_Assignment_: Your answer must hold only the lines below from the line containing "29262745.30 | 80696 |" through the line containing "123855857.85 | 1206325 |", each reproduced exactly.

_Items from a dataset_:
----
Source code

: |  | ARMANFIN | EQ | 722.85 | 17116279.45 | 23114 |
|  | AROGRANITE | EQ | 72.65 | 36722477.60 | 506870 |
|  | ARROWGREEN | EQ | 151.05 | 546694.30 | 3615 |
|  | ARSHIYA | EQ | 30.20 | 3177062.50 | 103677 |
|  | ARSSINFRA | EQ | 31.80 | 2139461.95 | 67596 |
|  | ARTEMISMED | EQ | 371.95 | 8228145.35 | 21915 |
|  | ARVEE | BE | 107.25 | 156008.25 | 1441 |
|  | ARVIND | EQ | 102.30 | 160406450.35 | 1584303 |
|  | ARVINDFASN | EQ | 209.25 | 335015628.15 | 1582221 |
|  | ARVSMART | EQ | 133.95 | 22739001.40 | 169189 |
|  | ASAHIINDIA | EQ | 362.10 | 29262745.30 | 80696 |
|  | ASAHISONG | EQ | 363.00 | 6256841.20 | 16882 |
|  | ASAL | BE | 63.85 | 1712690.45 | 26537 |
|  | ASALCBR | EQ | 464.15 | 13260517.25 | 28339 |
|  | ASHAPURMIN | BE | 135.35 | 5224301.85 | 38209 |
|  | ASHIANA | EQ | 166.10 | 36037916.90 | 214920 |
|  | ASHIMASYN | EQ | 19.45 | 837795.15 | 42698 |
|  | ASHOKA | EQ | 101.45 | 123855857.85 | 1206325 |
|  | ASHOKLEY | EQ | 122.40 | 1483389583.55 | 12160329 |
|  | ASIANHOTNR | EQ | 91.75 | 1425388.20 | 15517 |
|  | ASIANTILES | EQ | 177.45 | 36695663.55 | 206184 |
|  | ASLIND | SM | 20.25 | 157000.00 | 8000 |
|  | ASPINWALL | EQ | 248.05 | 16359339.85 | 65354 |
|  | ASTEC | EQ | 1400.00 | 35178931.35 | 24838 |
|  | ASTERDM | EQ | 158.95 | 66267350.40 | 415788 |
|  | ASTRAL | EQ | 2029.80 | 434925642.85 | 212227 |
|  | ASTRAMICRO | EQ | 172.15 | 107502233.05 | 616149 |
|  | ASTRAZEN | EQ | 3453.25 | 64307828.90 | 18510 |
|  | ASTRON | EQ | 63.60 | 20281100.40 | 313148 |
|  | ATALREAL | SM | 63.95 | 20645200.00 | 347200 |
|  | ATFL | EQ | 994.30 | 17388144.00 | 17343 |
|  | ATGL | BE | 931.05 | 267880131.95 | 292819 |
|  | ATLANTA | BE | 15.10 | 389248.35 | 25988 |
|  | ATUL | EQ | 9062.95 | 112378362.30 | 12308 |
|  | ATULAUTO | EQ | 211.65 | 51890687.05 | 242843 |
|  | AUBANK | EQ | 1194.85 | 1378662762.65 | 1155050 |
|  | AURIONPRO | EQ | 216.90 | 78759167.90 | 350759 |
----
_Answer section_:
|  | ASAHIINDIA | EQ | 362.10 | 29262745.30 | 80696 |
|  | ASAHISONG | EQ | 363.00 | 6256841.20 | 16882 |
|  | ASAL | BE | 63.85 | 1712690.45 | 26537 |
|  | ASALCBR | EQ | 464.15 | 13260517.25 | 28339 |
|  | ASHAPURMIN | BE | 135.35 | 5224301.85 | 38209 |
|  | ASHIANA | EQ | 166.10 | 36037916.90 | 214920 |
|  | ASHIMASYN | EQ | 19.45 | 837795.15 | 42698 |
|  | ASHOKA | EQ | 101.45 | 123855857.85 | 1206325 |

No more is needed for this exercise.